1. Hope you made 3 pyrolysis regions using the following commands:
blockMesh >> topoSet >> splitMeshRegions -cellZones -overwrite

Points 2-6 are bit confusing unless I understand your problem better.

7. Are you looking for such kind of reactions as mentioned below?

Quote:

species
(
PMMA
);

gaseousSpecies
(
gas
);

reactions
{
charReaction
{
type irreversibleArrheniusSolidReaction;
reaction "PMMA = gas";
A 1.2e6;
Ta 11300.57;
Tcrit 400;
}
}

No solid product formed here.. non-charring process

8. From your solver attached, I couldn't able to understand the application behind your work. But no worries, this is how every researcher try to explore the problem.
I'm hereby attaching my part of the code designed for pyrolysis. Hope it helps.

Yes, you can contact me by yahoo mail - found in my profile page. However we discuss in private, try to update your progress here in this forum page, so others might get benefited in nearby future.
Feel free to contact. Thank you. Good luck

[Abose]

hey kummi,
I am new to both OpenFOAM and C++, I am trying to simulate flame spread over PMMA. Let me elaborate,
I have a PMMA surface that is thermally thick now I would like to set it on fire. I was thinking of using fireFOAM in the OpenFOAM version2112. Do I require a solver merger if I want to simulate a case of pyrolysis followed by thermal oxidation of fuel? or is it sufficient to incorporate necessary boundary conditions?

now the second part of my doubt is that I want to run the pilot flame for a fixed amount of time till the pyrolytic gases create a self-sustaining flame at the surface.

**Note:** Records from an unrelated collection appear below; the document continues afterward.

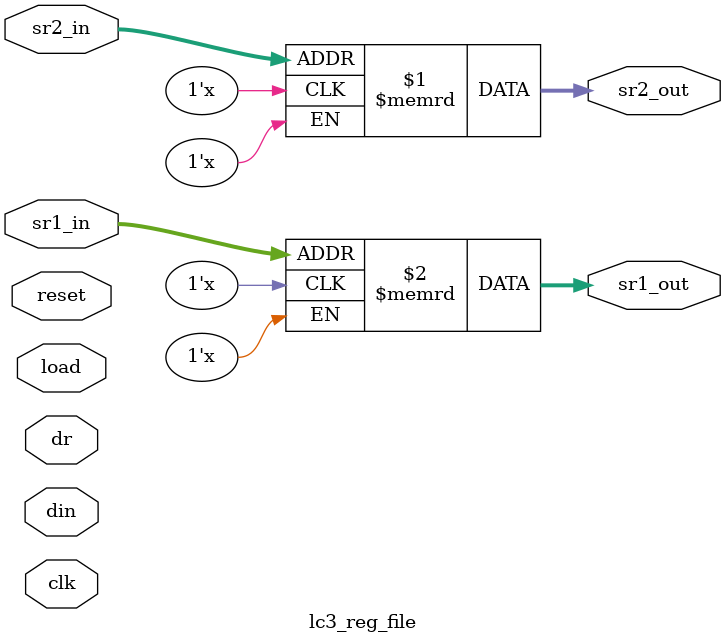
<source format=sv>
`timescale 1ns / 1ps


module lc3_reg_file(
    input logic clk,
    input logic reset,
    
    input logic [15:0] din,
    
    input logic [2:0] dr,
    input logic load,
    input logic [2:0] sr2_in,
    input logic [2:0] sr1_in,
    
    output logic [15:0] sr2_out,
    output logic [15:0] sr1_out
);

logic [15:0] reg_file [8];
logic [7:0]  load_reg;

assign sr2_out = reg_file[sr2_in];
assign sr1_out = reg_file[sr1_in];

always_comb
begin
    unique case (dr)            // TRANSLATE 3-BIT SIGNAL TO 8-BIT ONE HOT SIGNAL
        0:  load_reg = 8'h01;
        1:  load_reg = 8'h02;
        2:  load_reg = 8'h04;
        3:  load_reg = 8'h08;
        4:  load_reg = 8'h10;
        5:  load_reg = 8'h20;
        6:  load_reg = 8'h40;
        7:  load_reg = 8'h80;
    endcase
end

genvar i;
generate
    for (i = 0; i < 8; i = i + 1)
    begin
        load_reg lc3_register (
            .clk(clk),
            .reset(reset),
            .load(load_reg[i]), // ONE HOT TRANSLATED FROM DR SIGNAL
            .data_i(din),
            
            .data_q(reg_file[i])
        );
    end
endgenerate

endmodule

</source>
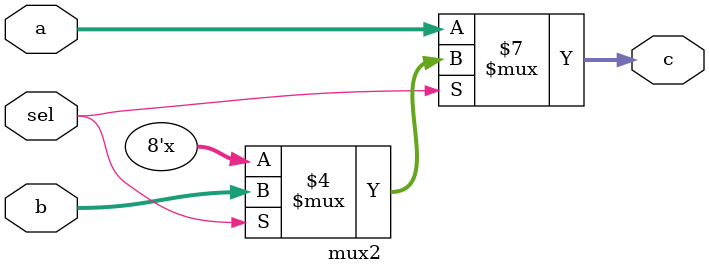
<source format=v>
`timescale 1ns / 1ps
module mux2(a,b,sel,c);
input[7:0] a,b;
input sel;
output reg [7:0] c;

always @(a or b or sel)
begin
	if (sel==0)
		c <= a;
	else if (sel == 1)
		c<= b;
end

endmodule

</source>
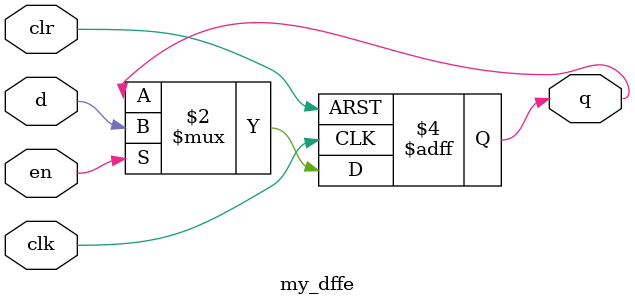
<source format=v>
module my_dffe(
    output reg q,
    input d,
    input clk,
    input en,
    input clr
);
    always @(posedge clk or posedge clr) begin
        if (clr)      q <= 1'b0;
        else if (en)  q <= d;
    end
endmodule

</source>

I haven't come across such a condition yet. Is it possible to incorporate this?

[Kummi]

Hello Abose,
PMMA is non-charring process right ?
PMMA --> GAS
PMMA undergoes both pyrolysis and thermal oxidation ? If then (if only solid), no need to merge with fluid part.
In fireFoam-dev ☞ charOxidation model will give you better idea.

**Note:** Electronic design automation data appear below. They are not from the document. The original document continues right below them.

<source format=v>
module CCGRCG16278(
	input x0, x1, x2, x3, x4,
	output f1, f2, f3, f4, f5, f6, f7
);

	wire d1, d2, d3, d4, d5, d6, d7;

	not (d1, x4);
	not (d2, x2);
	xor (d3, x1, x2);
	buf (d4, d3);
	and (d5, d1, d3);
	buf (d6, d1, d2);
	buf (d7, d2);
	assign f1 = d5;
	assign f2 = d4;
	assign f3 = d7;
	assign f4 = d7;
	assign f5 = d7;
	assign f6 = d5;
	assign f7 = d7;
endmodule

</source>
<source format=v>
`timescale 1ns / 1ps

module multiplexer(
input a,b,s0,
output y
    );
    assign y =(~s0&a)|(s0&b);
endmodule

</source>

Regarding pilot flame, I haven't done that yet either. In general, fluid model is necessary here to capture the flame. In order to implement in solid model, there might be some other way, not sure though. Should check it.
Thank you

[Abose]

Quote:

Originally Posted by Kummi

Hello Abose,
PMMA is non-charring process right ?
PMMA --> GAS
PMMA undergoes both pyrolysis and thermal oxidation ? If then (if only solid), no need to merge with fluid part.
In fireFoam-dev ☞ charOxidation model will give you better idea.

Regarding pilot flame, I haven't done that yet either. In general, fluid model is necessary here to capture the flame. In order to implement in solid model, there might be some other way, not sure though. Should check it.
Thank you

yes, PMMA combustion is a non-charring process, where the gas evolved during pyrolysis is burnt in the fluid region.

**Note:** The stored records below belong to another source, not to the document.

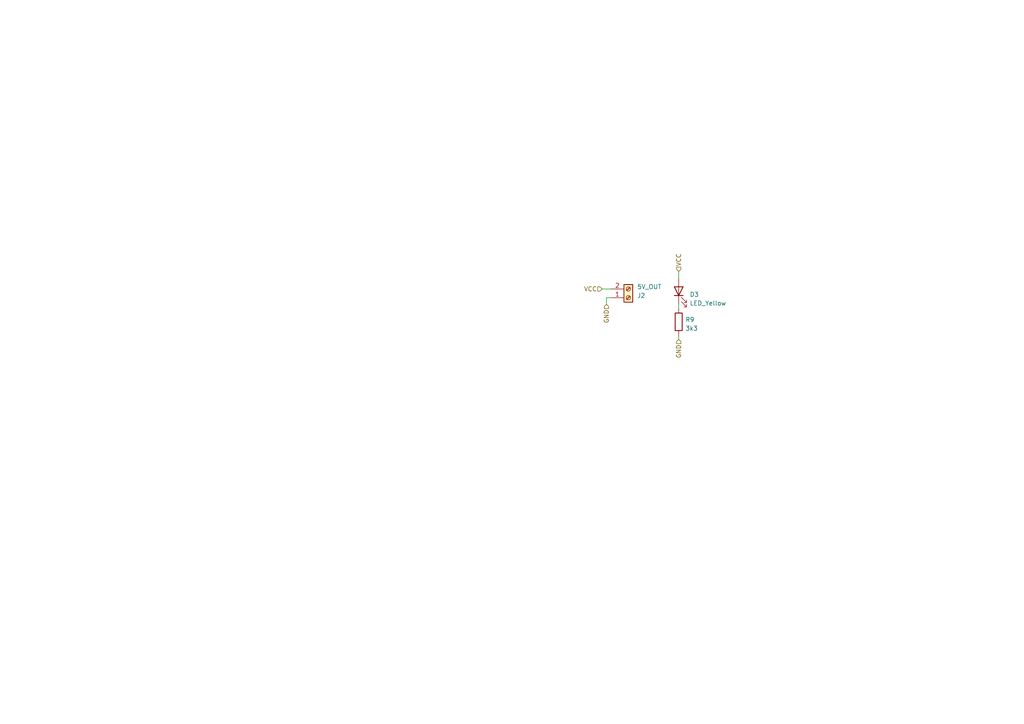
<source format=kicad_sch>
(kicad_sch (version 20230121) (generator eeschema)

  (uuid 323d1087-9e77-4b1b-847b-1062fd0c931a)

  (paper "A4")

  (title_block
    (title "The Supluwu")
    (date "2023-12-29")
    (rev "1")
    (company "FG Labs")
  )

  


  (wire (pts (xy 196.85 78.74) (xy 196.85 80.645))
    (stroke (width 0) (type default))
    (uuid 5a45fbea-86f4-474e-b412-20fecdcac383)
  )
  (wire (pts (xy 177.165 86.36) (xy 175.895 86.36))
    (stroke (width 0) (type default))
    (uuid 6eceed4f-fd5f-4090-9e4d-a4044af78e6c)
  )
  (wire (pts (xy 174.625 83.82) (xy 177.165 83.82))
    (stroke (width 0) (type default))
    (uuid 77b915a4-6702-4555-864b-d13e2d4b0571)
  )
  (wire (pts (xy 196.85 97.155) (xy 196.85 98.425))
    (stroke (width 0) (type default))
    (uuid a316f4e4-e0f5-49f6-bba2-716d7f0b4522)
  )
  (wire (pts (xy 175.895 86.36) (xy 175.895 88.265))
    (stroke (width 0) (type default))
    (uuid e2f3b12e-4310-4bab-ab88-eb69e5f75484)
  )
  (wire (pts (xy 196.85 88.265) (xy 196.85 89.535))
    (stroke (width 0) (type default))
    (uuid ff2c1c3f-c8bc-4c78-925c-258492541ee6)
  )

  (hierarchical_label "VCC" (shape input) (at 196.85 78.74 90) (fields_autoplaced)
    (effects (font (size 1.27 1.27)) (justify left))
    (uuid 0676f3c2-adc1-4aff-b633-e927dde699aa)
  )
  (hierarchical_label "GND" (shape input) (at 175.895 88.265 270) (fields_autoplaced)
    (effects (font (size 1.27 1.27)) (justify right))
    (uuid 365235fd-93ca-4e93-8a07-a35f7845fbd3)
  )
  (hierarchical_label "GND" (shape input) (at 196.85 98.425 270) (fields_autoplaced)
    (effects (font (size 1.27 1.27)) (justify right))
    (uuid 6de1f21a-4c28-4109-ab5f-bd564d85f000)
  )
  (hierarchical_label "VCC" (shape input) (at 174.625 83.82 180) (fields_autoplaced)
    (effects (font (size 1.27 1.27)) (justify right))
    (uuid ca07c7a7-31a8-48f7-873b-830b0cc680b0)
  )

  (symbol (lib_id "Device:R") (at 196.85 93.345 0) (unit 1)
    (in_bom yes) (on_board yes) (dnp no) (fields_autoplaced)
    (uuid 07087ff0-fefb-4acf-b783-db21194117af)
    (property "Reference" "R9" (at 198.755 92.71 0)
      (effects (font (size 1.27 1.27)) (justify left))
    )
    (property "Value" "3k3" (at 198.755 95.25 0)
      (effects (font (size 1.27 1.27)) (justify left))
    )
    (property "Footprint" "Resistor_SMD:R_0603_1608Metric" (at 195.072 93.345 90)
      (effects (font (size 1.27 1.27)) hide)
    )
    (property "Datasheet" "~" (at 196.85 93.345 0)
      (effects (font (size 1.27 1.27)) hide)
    )
    (pin "1" (uuid 7a5cd975-cb57-457d-b1c7-ba2c39be97c7))
    (pin "2" (uuid 74c38a8d-c372-4607-b714-034b3b96450c))
    (instances
      (project "The Supluwu PCB"
        (path "/7e65050a-4437-47ea-9916-7bb07f48bf76/bb6a3734-0cbf-4484-b877-83324b0ff984"
          (reference "R9") (unit 1)
        )
        (path "/7e65050a-4437-47ea-9916-7bb07f48bf76/1ed02fc2-a066-41b4-96ad-85fe30f7f0e0"
          (reference "R10") (unit 1)
        )
        (path "/7e65050a-4437-47ea-9916-7bb07f48bf76/ca436e4c-9bd6-42c5-8240-3501aa729597"
          (reference "R9") (unit 1)
        )
        (path "/7e65050a-4437-47ea-9916-7bb07f48bf76/a0bc3657-1991-45e5-bc76-e61cd65b3583"
          (reference "R12") (unit 1)
        )
        (path "/7e65050a-4437-47ea-9916-7bb07f48bf76/182c9b61-71d3-46cd-8413-d24a6f6f747b"
          (reference "R13") (unit 1)
        )
        (path "/7e65050a-4437-47ea-9916-7bb07f48bf76/967b3bec-aedd-480d-8b98-70635cfe5f04"
          (reference "R11") (unit 1)
        )
        (path "/7e65050a-4437-47ea-9916-7bb07f48bf76/076b641d-5a6b-4336-8c63-d35ec851ab85"
          (reference "R14") (unit 1)
        )
        (path "/7e65050a-4437-47ea-9916-7bb07f48bf76/e3a48244-2220-45c6-b240-5730eb71c6e1"
          (reference "R15") (unit 1)
        )
      )
    )
  )

  (symbol (lib_id "Connector:Screw_Terminal_01x02") (at 182.245 86.36 0) (mirror x) (unit 1)
    (in_bom yes) (on_board yes) (dnp no)
    (uuid 0eb71e41-6bde-44ea-ae47-df6844249ae6)
    (property "Reference" "J2" (at 184.785 85.725 0)
      (effects (font (size 1.27 1.27)) (justify left))
    )
    (property "Value" "5V_OUT" (at 184.785 83.185 0)
      (effects (font (size 1.27 1.27)) (justify left))
    )
    (property "Footprint" "TerminalBlock:TerminalBlock_bornier-2_P5.08mm" (at 182.245 86.36 0)
      (effects (font (size 1.27 1.27)) hide)
    )
    (property "Datasheet" "~" (at 182.245 86.36 0)
      (effects (font (size 1.27 1.27)) hide)
    )
    (pin "1" (uuid 861e920a-f807-4bde-b441-710dcf3d0a97))
    (pin "2" (uuid 0ad0610e-170c-40cc-8a8e-a78a38a70b39))
    (instances
      (project "The Supluwu PCB"
        (path "/7e65050a-4437-47ea-9916-7bb07f48bf76"
          (reference "J2") (unit 1)
        )
        (path "/7e65050a-4437-47ea-9916-7bb07f48bf76/ca436e4c-9bd6-42c5-8240-3501aa729597"
          (reference "J2") (unit 1)
        )
        (path "/7e65050a-4437-47ea-9916-7bb07f48bf76/a0bc3657-1991-45e5-bc76-e61cd65b3583"
          (reference "J3") (unit 1)
        )
        (path "/7e65050a-4437-47ea-9916-7bb07f48bf76/182c9b61-71d3-46cd-8413-d24a6f6f747b"
          (reference "J4") (unit 1)
        )
        (path "/7e65050a-4437-47ea-9916-7bb07f48bf76/967b3bec-aedd-480d-8b98-70635cfe5f04"
          (reference "J5") (unit 1)
        )
        (path "/7e65050a-4437-47ea-9916-7bb07f48bf76/076b641d-5a6b-4336-8c63-d35ec851ab85"
          (reference "J6") (unit 1)
        )
        (path "/7e65050a-4437-47ea-9916-7bb07f48bf76/e3a48244-2220-45c6-b240-5730eb71c6e1"
          (reference "J7") (unit 1)
        )
      )
    )
  )

  (symbol (lib_id "Device:LED") (at 196.85 84.455 90) (unit 1)
    (in_bom yes) (on_board yes) (dnp no) (fields_autoplaced)
    (uuid db14ce16-be90-4d40-8ac5-810c6c798823)
    (property "Reference" "D3" (at 200.025 85.4075 90)
      (effects (font (size 1.27 1.27)) (justify right))
    )
    (property "Value" "LED_Yellow" (at 200.025 87.9475 90)
      (effects (font (size 1.27 1.27)) (justify right))
    )
    (property "Footprint" "LED_SMD:LED_0603_1608Metric" (at 196.85 84.455 0)
      (effects (font (size 1.27 1.27)) hide)
    )
    (property "Datasheet" "~" (at 196.85 84.455 0)
      (effects (font (size 1.27 1.27)) hide)
    )
    (pin "1" (uuid 0b1a8021-4afa-4970-b332-3fa99985ee1f))
    (pin "2" (uuid ba24ce35-ff18-494b-877d-a6ca13808330))
    (instances
      (project "The Supluwu PCB"
        (path "/7e65050a-4437-47ea-9916-7bb07f48bf76/bb6a3734-0cbf-4484-b877-83324b0ff984"
          (reference "D3") (unit 1)
        )
        (path "/7e65050a-4437-47ea-9916-7bb07f48bf76/1ed02fc2-a066-41b4-96ad-85fe30f7f0e0"
          (reference "D4") (unit 1)
        )
        (path "/7e65050a-4437-47ea-9916-7bb07f48bf76/ca436e4c-9bd6-42c5-8240-3501aa729597"
          (reference "D3") (unit 1)
        )
        (path "/7e65050a-4437-47ea-9916-7bb07f48bf76/a0bc3657-1991-45e5-bc76-e61cd65b3583"
          (reference "D6") (unit 1)
        )
        (path "/7e65050a-4437-47ea-9916-7bb07f48bf76/182c9b61-71d3-46cd-8413-d24a6f6f747b"
          (reference "D7") (unit 1)
        )
        (path "/7e65050a-4437-47ea-9916-7bb07f48bf76/967b3bec-aedd-480d-8b98-70635cfe5f04"
          (reference "D5") (unit 1)
        )
        (path "/7e65050a-4437-47ea-9916-7bb07f48bf76/076b641d-5a6b-4336-8c63-d35ec851ab85"
          (reference "D8") (unit 1)
        )
        (path "/7e65050a-4437-47ea-9916-7bb07f48bf76/e3a48244-2220-45c6-b240-5730eb71c6e1"
          (reference "D9") (unit 1)
        )
      )
    )
  )
)

</source>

I am trying to simulate wall fire where we are taking PMMA as a solid region and there is a fluid region.

[Kummi]

Quote:

Originally Posted by Abose

yes, PMMA combustion is a non-charring process, where the gas evolved during pyrolysis is burnt in the fluid region.

I am trying to simulate wall fire where we are taking PMMA as a solid region and there is a fluid region.

Well then fireFoam is the suitable solver in your case